Three women who ran a Lancaster-based beverage company were ordered to pay more than $14 million in combined penalties for allegedly defrauding and misleading investors over a three-year period, according to the Securities and Exchange Commission.
She Beverage Co. and its executives (Lupe L. Rose, 54, and Sonja F. Shelby, 60, of Palmdale, and Katherine Dirden, 48, of Lancaster), have 30 days to pay in full, as ordered on Thursday in the United States District Court. for the Central District of California.
The company was fined $12 million and $739,000 in prejudgment interest. Rose owes an additional $669,687, while Shelby and Dirden were fined another $334,842 each.
Calls to a phone number listed for Shelby and Dirden were not returned.
Rose was arrested last week after a federal grand jury indictment alleged he took more than $13.5 million from more than 1,000 investors. The trial is scheduled for March 19.
Rose submitted a 34-minute YouTube video in response. In the text, Rose said she endured “the profound injustice of racism, discrimination, and a targeted campaign orchestrated by the Securities and Exchange Commission.” She claimed that she spent more than a million dollars on her legal defense and that her “resources to sustain the legal battle were exhausted.”
He said the SEC never took into account “all of my legitimate business expenses,” so it “falsely represented our company and its subsidiaries as mere fronts.” Rose claimed the government failed to take into account business expenses, including payroll for 20 employees, marketing and promotions, utility bills, trademarks, lease and rental of five locations, travel expenses, research and development.
A call to the SEC's media department was not immediately returned.
The SEC filed an initial request civil complaint September 14, 2021. The agency said that between 2017 and 2019, She Beverage raised more than $15 million through unregistered stock sales to more than 2,000 customers and investors nationwide.

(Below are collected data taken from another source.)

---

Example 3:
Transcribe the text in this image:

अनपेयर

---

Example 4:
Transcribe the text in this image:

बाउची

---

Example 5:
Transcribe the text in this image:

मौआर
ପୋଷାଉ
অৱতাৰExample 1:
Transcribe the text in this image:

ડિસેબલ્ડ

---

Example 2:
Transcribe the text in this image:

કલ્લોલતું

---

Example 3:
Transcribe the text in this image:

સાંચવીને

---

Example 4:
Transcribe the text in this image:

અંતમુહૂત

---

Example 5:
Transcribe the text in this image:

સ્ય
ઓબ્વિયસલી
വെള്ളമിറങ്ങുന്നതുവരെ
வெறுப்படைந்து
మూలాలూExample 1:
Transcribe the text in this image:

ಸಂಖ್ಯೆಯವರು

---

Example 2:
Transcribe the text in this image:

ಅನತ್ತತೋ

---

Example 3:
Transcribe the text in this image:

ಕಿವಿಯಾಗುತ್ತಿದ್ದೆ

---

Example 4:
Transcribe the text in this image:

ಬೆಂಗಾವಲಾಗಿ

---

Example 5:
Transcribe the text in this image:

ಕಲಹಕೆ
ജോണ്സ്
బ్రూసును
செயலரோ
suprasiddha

The commission wrote that the company “falsely represented to investors” that 30% of the financing would be allocated to the purchase of beverages. In reality, about 2% went toward drinks, while “at least $7.5 million” was redirected to pay for “cars and trucks, rentals, luxury retail items, and trips to casinos,” the complaint alleges.

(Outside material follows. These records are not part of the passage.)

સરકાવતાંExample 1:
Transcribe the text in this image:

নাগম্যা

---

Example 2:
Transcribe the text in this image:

The commission said the three executives withdrew $6 million in cash and wire transfers and spent $1.2 million at casinos, along with $180,000 on eight cars and trucks for personal use and to pay off a loan on a Porsche owned by Shelby. , according to the commission. .

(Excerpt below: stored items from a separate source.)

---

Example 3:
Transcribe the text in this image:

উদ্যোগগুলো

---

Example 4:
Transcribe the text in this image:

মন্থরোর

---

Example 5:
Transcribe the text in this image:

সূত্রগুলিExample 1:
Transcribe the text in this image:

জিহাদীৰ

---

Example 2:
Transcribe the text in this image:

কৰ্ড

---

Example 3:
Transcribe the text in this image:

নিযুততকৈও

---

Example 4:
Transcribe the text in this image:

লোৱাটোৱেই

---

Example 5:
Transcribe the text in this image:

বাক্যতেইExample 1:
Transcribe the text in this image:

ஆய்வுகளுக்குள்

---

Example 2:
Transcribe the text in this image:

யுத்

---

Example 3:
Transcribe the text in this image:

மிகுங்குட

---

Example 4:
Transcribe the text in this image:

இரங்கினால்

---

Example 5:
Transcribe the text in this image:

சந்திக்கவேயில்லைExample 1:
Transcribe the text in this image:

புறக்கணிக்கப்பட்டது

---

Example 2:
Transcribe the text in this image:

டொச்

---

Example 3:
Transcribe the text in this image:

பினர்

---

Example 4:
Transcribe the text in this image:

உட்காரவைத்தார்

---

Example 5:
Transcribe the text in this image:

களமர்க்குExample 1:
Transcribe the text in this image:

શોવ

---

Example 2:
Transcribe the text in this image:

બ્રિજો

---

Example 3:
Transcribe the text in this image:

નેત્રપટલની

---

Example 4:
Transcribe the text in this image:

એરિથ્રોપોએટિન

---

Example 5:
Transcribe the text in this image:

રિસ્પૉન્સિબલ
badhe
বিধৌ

Other expenses alleged by the SEC included $100,000 for lease payments on a home and $50,000 for luxury items such as Gucci and Louis Vuitton handbags.
According to the commission, the founders “exaggerated and mischaracterized” the company's revenue to trick people into investing. She Beverage informed investors that the company had built a brewery, when construction was not completed, and falsely promoted the brand's bottled water as “proprietary” and “FDA approved,” the SEC alleged in its complaint. The trio told investors they had “millions of their own money” invested in the company, while their share was “much more modest.” The defendants also claimed that outsiders were interested in purchasing the company for hundreds of millions of dollars; the SEC said there were no offers.
The commission also claims that executives told investors that an initial public offering “was imminent” when they had not even begun to complete the paperwork.
She Beverage promoted itself as “a woman-owned beverage manufacturer,” selling beer, wine, spirits and bottled water aimed at women, according to commission documents.
Between 2018 and 2019, Rose, Shelby and Dirden hosted three to four in-person meetings involving investors, according to the commission. They provided samples of the product and solicited investors directly, according to the SEC.